EXERCISE INPUTS:
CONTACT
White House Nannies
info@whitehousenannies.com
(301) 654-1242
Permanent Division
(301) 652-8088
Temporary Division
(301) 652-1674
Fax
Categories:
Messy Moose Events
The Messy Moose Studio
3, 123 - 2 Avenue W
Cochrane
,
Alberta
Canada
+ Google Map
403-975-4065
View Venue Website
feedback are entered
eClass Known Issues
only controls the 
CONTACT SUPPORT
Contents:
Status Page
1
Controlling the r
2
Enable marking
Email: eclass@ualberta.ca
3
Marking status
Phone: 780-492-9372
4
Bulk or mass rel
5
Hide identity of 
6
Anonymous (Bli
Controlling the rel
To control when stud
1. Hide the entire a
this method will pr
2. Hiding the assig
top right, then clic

WORK INSTRUCTION:
Select every line of the material above holding the word "Division" and copy it.

SOLUTION FOR THIS PROBLEM:
Permanent Division
Temporary Division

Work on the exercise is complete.